Nearly three quarters of people who tested positive in community programs (73%, 95% CI 61% to 85%) started antiretroviral therapy after having a CD4 test that indicated eligibility by local guidelines.

Cost of these diverse community-based HIV testing approaches ranged from $2 to $126 per person. The researchers calculated that community-based testing increased testing coverage more than 7-fold (RR 7.07, 95% CI 3.52 to 14.22).

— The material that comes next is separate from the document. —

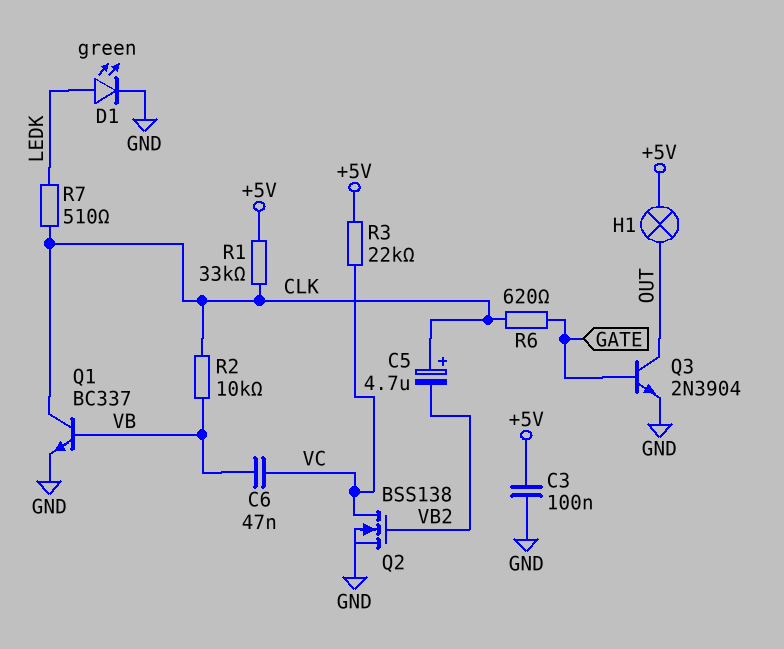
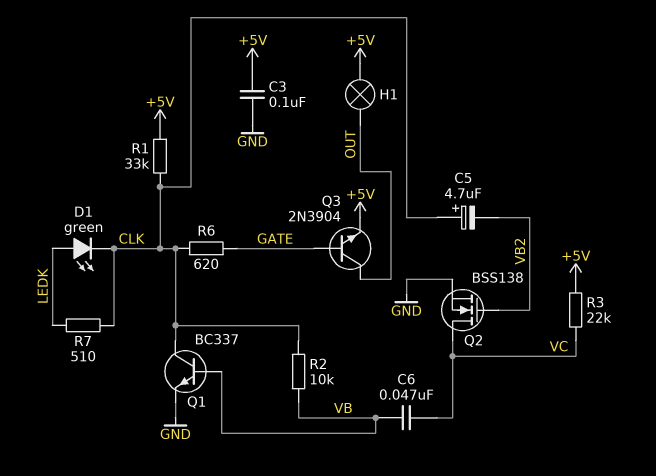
D1: LED green (A LEDK, K GND) -> LED green (A LEDK, K CLK)
Q3: NPN 2N3904 (B GATE, C OUT, E GND) -> NPN 2N3904 (B GATE, C OUT, E +5V)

Discussing these findings, the editors of PLoS Medicine note that "the lower positivity rate of community-based HTC [HIV testing and counseling] approaches means that more people need to be tested with these approaches than with facility-based HTC to identify the same number of HIV-positive individuals." But they add that "this downside of community-based HTC is likely to be offset by the earlier identification of HIV-positive individuals, which should improve life expectancy and reduce HIV transmission at the population level."

Source: Amitabh B. Suthar, Nathan Ford, Pamela J. Bachanas, Vincent J. Wong, Jay S. Rajan, Alex K. Saltzman, Olawale Ajose, Ade O. Fakoya, Reuben M. Granich, Eyerusalem K. Negussie, Rachel C. Baggaley. Towards universal voluntary HIV testing and counselling: a systematic review and meta-analysis of community-based approaches. PLoS Medicine. 2013; 10: e1001496.